● **Tugas dan Latihan**
A. Tuliskan ulang bagian bacaan tentang Cultuurstelsel dari "Apakah sistem tanam" sampai "menjawab pertanyaan tersebut." tanpa mengubah satu kata pun.
B. Tentukan apakah tiap pernyataan berikut sesuai dengan bacaan tentang Cultuurstelsel, lalu jawab ya atau tidak dan kutip kata-kata penentunya dari bacaan. (i) Para orientalis condong ke arah indonesia-sentris. (ii) Penelitian tentang tanam paksa pada dasarnya saling melengkapi. (iii) Ada kajian yang membahas tentang tenaga kerja.

● **Teks Bacaan**
****************

Membicarakan tentang Cultuurstelsel merupakan pembahasan yang
menarik. Sebab ada beberapa pendukung dan penentang terhadap sistem tersebut.
Apakah sistem tanam paksa ini memberikan dampak positif, ataukah berdampak
negatif dan menyengsarakan petani? Tidak mudah menjawab pertanyaan tersebut.
Pasalnya, penelitian yang dilakukan oleh para orientalis dan juga para peneliti
Indonesia sendiri terjadi tarik menarik akan hal tersebut. Para orientalis yang
condong ke arah nederland-sentris dan peneliti yang melihat dari dalam,
indonesia-sentris. Penelitian tentang tanam paksa tersebut meskipun saling
mengkritisi satu sama lain, namun pada dasarnya saling melengkapi dengan
intrepetasi arsip kolonial secara berbeda. Pada pokok ini, intrepretasi dan
imajinasi dari para sejarawan terkait hal tersebut cukup diuji, akan kematangan
berfikir, dasar teori, dan pendekatan yag dilakukan dalam studi tentang
Cultuurstelsel di Indonesia, khususnya di daerah Jawa. Sudah banyak sekali
penelitian terkait hal tersebut dilakukan, bahkan bukan saja saling
mengkritisi, namun kajian yang dilakukan sudah mencakup pada tataran skup skup
yang lebih sempit. Ada yang membahas tentang sistemnya, tenaga kerja, pedesaan,
dan lain sebagainya.

****************

● **Data**
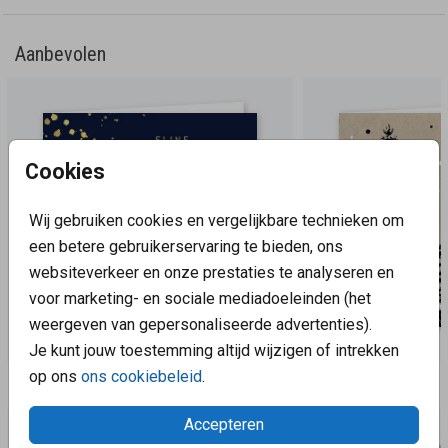
Aanbevolen
Cookies
Wij gebruiken cookies en vergelijkbare technieken om
een betere gebruikerservaring te bieden, ons
websiteverkeer en onze prestaties te analyseren en
voor marketing- en sociale mediadoeleinden (het
weergeven van gepersonaliseerde advertenties).
Je kunt jouw toestemming altijd wijzigen of intrekken
op ons
ons cookiebeleid
.
Aanbevolen
Accepteren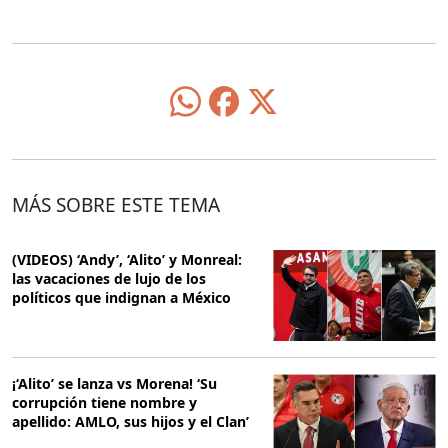
MÁS SOBRE ESTE TEMA
(VIDEOS) ‘Andy’, ‘Alito’ y Monreal:
las vacaciones de lujo de los
políticos que indignan a México
¡‘Alito’ se lanza vs Morena! ‘Su
corrupción tiene nombre y
apellido: AMLO, sus hijos y el Clan’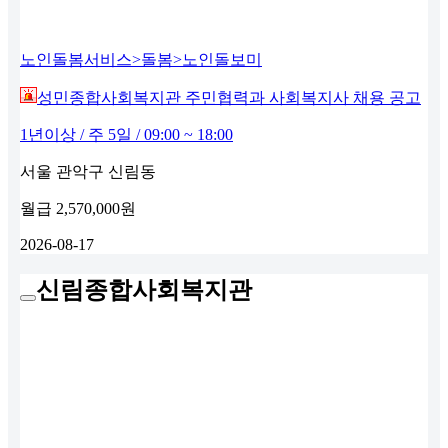
노인돌봄서비스>돌봄>노인돌보미
성민종합사회복지관 주민협력과 사회복지사 채용 공고
1년이상 / 주 5일 / 09:00 ~ 18:00
서울 관악구 신림동
월급
2,570,000원
2026-08-17
신림종합사회복지관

****************

● **Jawaban Setiap Tugas**
A.
Apakah sistem tanam paksa ini memberikan dampak positif, ataukah berdampak
negatif dan menyengsarakan petani? Tidak mudah menjawab pertanyaan tersebut.

B.
(i) Tidak: "Para orientalis yang condong ke arah nederland-sentris"
(ii) Ya: "namun pada dasarnya saling melengkapi"
(iii) Ya: "Ada yang membahas tentang sistemnya, tenaga kerja, pedesaan"